PAGINA —
==========
Dollaro e petrolio dietro l’assedio statunitense al Venezuela

 

Lo spazio aereo sul Venezuela «sia considerato interamente chiuso». Lo ha affermato il presidente Trump all’interno di un post pubblicato sul suo profilo Truth verso la fine di novembre in cui si legge che: «a tutte le compagnie aeree, i piloti, gli spacciatori di droga e i trafficanti di esseri umani: si prega di considerare lo spazio aereo sopra e intorno al Venezuela come chiuso nella sua interezza».

Più recentemente, una quadra operativa composta da personale dell’FBI, della Homeland Security e della Guardia Costiera degli Stati Uniti ha proceduto al sequestro in acque internazionali di una petroliera venezuelana «utilizzata per trasportare petrolio sanzionato proveniente da Venezuela e Iran», ha specificato la procuratrice Pam Bondi.

La quale ha poi spiegato che «per diversi anni la petroliera è stata sanzionata dagli Stati Uniti a causa del suo coinvolgimento in una rete illecita di trasporto di petrolio a supporto di organizzazioni terroristiche straniere. Questo sequestro, completato al largo della costa venezuelana, è stato condotto in modo sicuro, e la nostra indagine insieme alla Homeland Security per prevenire il trasporto di petrolio sanzionato continua».
==========
CONSEGNA 1 —
Rispondi a queste domande sull'articolo sul Venezuela:
(a) Su quale profilo Trump ha pubblicato il post sullo spazio aereo?
(b) In che tipo di acque è stata sequestrata la petroliera venezuelana?
(c) Che ruolo ha Pam Bondi?
CONSEGNA 2 — Modifica la parte dell'articolo sul Venezuela che comincia con le parole "Dollaro e petrolio" e finisce con "procuratrice Pam Bondi.", mettendo "Marina" al posto di "Guardia Costiera".
CONSEGNA 3 — Riprendi l'articolo sul Venezuela e scrivine il seguito dal punto in cui si ferma.

MATERIALE —
==========
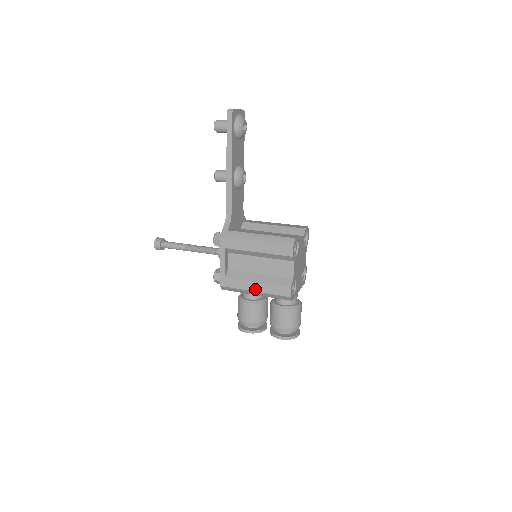
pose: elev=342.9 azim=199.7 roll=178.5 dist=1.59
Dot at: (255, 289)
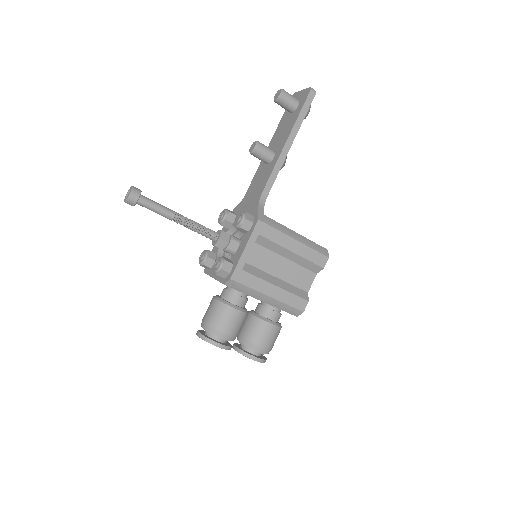
Dot at: (271, 294)
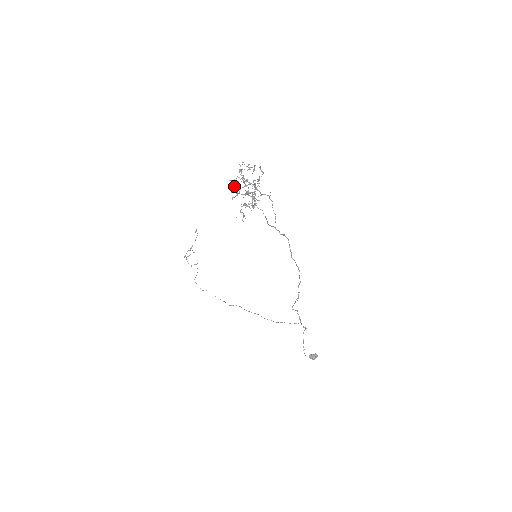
==========
RISPOSTA 1 —
(a) Sul suo profilo Truth.
(b) In acque internazionali.
(c) È procuratrice.

RISPOSTA 2 —
Dollaro e petrolio dietro l’assedio statunitense al Venezuela

 

Lo spazio aereo sul Venezuela «sia considerato interamente chiuso». Lo ha affermato il presidente Trump all’interno di un post pubblicato sul suo profilo Truth verso la fine di novembre in cui si legge che: «a tutte le compagnie aeree, i piloti, gli spacciatori di droga e i trafficanti di esseri umani: si prega di considerare lo spazio aereo sopra e intorno al Venezuela come chiuso nella sua interezza».

Più recentemente, una quadra operativa composta da personale dell’FBI, della Homeland Security e della Marina degli Stati Uniti ha proceduto al sequestro in acque internazionali di una petroliera venezuelana «utilizzata per trasportare petrolio sanzionato proveniente da Venezuela e Iran», ha specificato la procuratrice Pam Bondi.

RISPOSTA 3 —
Una minaccia esplicita, resa particolarmente credibile dalla permanenza nelle acque territoriali prospicienti le coste del Venezuela dell’imponente gruppo navale statunitense composto dalla portaerei USS Ford, cacciatorpedinieri, incrociatori e sottomarini a propulsione nucleare, schierata nel Mar dei Caraibi.

Si tratta del più massiccio dispiegamento di forze mai registrato dalla “crisi dei missili” di Cuba del 1962, clamorosamente sproporzionato rispetto all’obiettivo dichiarato di contrastare efficacemente il narcotraffico.

Un’attività, quest’ultima, a cui il Venezuela risulta, peraltro, sostanzialmente estraneo. Lo ha sottolineato l’ex direttore esecutivo dell’United Nations Office on Drug and Crime (Unoc, l’agenzia antidroga e anticrimine delle Nazioni Unite) Pino Arlacchi, secondo cui «il rapporto Onu 2025 […] menziona appena il Venezuela, affermando che una frazione marginale della produzione di droga colombiana passa attraverso il paese nel suo cammino verso Usa ed Europa.

Il Venezuela, secondo l’Onu, ha consolidato la sua posizione storica di territorio libero dalla coltivazione di foglia di coca, marijuana e simili, nonché dalla presenza di cartelli criminali internazionali.

Il documento non fa altro che confermare i 30 rapporti annuali precedenti, che non parlano del narcotraffico venezuelano perché questo non esiste. Solo il 5% della droga colombiana transita attraverso il Venezuela. Ben 2.370 tonnellate – dieci volte di più – vengono prodotte o commerciate dalla Colombia stessa, e 1.400 tonnellate passano dal Guatemala. Sì […], il Guatemala è un corridoio di droga sette volte più importante di quello che dovrebbe essere il temibile “narco-Stato” bolivariano».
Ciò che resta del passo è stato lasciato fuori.